##### Information

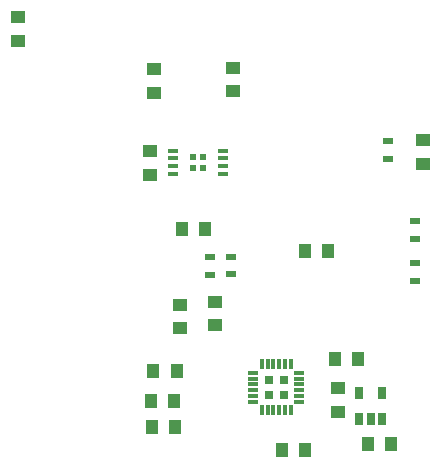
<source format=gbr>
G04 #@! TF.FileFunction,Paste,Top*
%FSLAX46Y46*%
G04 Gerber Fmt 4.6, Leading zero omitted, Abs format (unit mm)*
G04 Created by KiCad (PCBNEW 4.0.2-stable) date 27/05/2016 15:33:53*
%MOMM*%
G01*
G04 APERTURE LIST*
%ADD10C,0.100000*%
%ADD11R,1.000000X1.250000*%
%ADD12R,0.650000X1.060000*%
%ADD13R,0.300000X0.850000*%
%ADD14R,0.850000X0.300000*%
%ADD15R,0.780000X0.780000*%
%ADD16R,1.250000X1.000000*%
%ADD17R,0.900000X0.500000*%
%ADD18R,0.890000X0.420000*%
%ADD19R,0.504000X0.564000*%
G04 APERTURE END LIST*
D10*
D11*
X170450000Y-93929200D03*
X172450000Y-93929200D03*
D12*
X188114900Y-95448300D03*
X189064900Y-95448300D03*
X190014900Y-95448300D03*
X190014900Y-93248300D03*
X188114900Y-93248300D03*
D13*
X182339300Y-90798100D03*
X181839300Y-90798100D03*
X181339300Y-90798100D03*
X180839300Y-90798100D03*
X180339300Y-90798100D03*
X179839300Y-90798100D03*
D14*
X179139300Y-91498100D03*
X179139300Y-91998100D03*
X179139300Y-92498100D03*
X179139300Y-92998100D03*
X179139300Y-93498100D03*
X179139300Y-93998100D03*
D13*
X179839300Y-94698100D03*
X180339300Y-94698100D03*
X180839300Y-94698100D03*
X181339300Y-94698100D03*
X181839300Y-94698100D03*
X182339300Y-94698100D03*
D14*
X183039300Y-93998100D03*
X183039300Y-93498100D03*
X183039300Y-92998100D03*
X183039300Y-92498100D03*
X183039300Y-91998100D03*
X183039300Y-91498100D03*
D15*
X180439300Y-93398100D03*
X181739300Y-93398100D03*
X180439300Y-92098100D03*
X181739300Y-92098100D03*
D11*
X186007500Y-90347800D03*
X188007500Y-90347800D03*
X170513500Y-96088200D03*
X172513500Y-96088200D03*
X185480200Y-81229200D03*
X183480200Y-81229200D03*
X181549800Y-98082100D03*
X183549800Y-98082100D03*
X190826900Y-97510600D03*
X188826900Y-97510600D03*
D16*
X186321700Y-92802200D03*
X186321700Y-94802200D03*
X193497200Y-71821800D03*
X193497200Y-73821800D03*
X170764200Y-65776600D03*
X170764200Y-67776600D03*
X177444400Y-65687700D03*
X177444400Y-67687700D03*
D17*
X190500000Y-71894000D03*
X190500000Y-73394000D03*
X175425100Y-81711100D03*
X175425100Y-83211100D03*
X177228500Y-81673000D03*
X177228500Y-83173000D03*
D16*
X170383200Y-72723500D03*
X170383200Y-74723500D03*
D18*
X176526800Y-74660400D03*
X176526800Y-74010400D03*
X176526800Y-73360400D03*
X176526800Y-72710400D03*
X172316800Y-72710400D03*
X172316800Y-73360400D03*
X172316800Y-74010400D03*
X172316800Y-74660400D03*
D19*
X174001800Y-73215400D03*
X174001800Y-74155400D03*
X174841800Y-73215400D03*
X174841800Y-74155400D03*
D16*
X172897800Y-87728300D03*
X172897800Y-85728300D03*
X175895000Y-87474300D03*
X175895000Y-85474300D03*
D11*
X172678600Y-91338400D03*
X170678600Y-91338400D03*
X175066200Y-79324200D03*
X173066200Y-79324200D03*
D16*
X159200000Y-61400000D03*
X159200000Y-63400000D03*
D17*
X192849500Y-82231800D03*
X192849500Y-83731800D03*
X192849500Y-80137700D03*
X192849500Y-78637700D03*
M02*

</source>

##########

A reply should hold exactly the lines from the one containing "X175425100Y-83211100D03*" through the end of the data above, nothing more.

X175425100Y-83211100D03*
X177228500Y-81673000D03*
X177228500Y-83173000D03*
D16*
X170383200Y-72723500D03*
X170383200Y-74723500D03*
D18*
X176526800Y-74660400D03*
X176526800Y-74010400D03*
X176526800Y-73360400D03*
X176526800Y-72710400D03*
X172316800Y-72710400D03*
X172316800Y-73360400D03*
X172316800Y-74010400D03*
X172316800Y-74660400D03*
D19*
X174001800Y-73215400D03*
X174001800Y-74155400D03*
X174841800Y-73215400D03*
X174841800Y-74155400D03*
D16*
X172897800Y-87728300D03*
X172897800Y-85728300D03*
X175895000Y-87474300D03*
X175895000Y-85474300D03*
D11*
X172678600Y-91338400D03*
X170678600Y-91338400D03*
X175066200Y-79324200D03*
X173066200Y-79324200D03*
D16*
X159200000Y-61400000D03*
X159200000Y-63400000D03*
D17*
X192849500Y-82231800D03*
X192849500Y-83731800D03*
X192849500Y-80137700D03*
X192849500Y-78637700D03*
M02*

</source>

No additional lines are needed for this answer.